### YOUR TASK
Count how many lines of the listing below contain the string "order". Reply with the number alone.

--*--

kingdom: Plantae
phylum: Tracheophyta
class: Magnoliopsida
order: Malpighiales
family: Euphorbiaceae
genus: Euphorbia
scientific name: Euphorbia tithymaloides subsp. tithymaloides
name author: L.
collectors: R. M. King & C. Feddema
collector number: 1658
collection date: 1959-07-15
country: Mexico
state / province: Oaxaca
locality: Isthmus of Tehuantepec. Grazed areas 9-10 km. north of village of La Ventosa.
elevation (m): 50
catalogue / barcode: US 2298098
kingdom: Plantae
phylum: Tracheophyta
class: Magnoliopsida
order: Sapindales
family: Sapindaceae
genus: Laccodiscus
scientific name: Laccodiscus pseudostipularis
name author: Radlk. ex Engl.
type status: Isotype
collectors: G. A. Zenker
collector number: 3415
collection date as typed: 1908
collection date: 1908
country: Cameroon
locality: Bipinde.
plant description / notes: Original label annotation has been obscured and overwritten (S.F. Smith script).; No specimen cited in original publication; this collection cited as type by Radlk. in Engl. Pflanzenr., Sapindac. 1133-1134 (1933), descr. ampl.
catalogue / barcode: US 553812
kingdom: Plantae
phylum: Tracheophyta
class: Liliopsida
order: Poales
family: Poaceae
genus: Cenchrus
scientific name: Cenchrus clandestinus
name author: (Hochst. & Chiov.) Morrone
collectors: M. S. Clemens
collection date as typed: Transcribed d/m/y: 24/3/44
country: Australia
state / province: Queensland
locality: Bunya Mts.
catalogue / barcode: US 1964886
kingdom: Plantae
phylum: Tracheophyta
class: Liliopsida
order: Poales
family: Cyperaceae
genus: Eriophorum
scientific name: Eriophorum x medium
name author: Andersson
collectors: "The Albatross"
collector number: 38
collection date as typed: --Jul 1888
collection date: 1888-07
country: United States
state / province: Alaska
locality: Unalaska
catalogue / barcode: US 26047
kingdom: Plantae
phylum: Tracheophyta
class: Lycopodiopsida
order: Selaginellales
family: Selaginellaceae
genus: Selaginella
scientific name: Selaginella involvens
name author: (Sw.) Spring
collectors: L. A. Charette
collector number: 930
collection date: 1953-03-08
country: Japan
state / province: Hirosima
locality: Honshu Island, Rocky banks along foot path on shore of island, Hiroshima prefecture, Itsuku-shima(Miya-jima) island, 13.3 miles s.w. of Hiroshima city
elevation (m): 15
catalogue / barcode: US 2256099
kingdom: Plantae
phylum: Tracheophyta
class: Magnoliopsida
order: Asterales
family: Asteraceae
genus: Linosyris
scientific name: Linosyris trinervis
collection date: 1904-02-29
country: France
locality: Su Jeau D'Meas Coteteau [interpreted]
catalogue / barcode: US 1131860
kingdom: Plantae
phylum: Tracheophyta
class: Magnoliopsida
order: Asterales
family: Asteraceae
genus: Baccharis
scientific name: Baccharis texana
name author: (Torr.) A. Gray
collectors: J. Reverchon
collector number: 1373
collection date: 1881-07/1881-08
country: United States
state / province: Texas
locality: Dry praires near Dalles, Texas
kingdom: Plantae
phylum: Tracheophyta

--*--

### CORRECT OUTPUT
7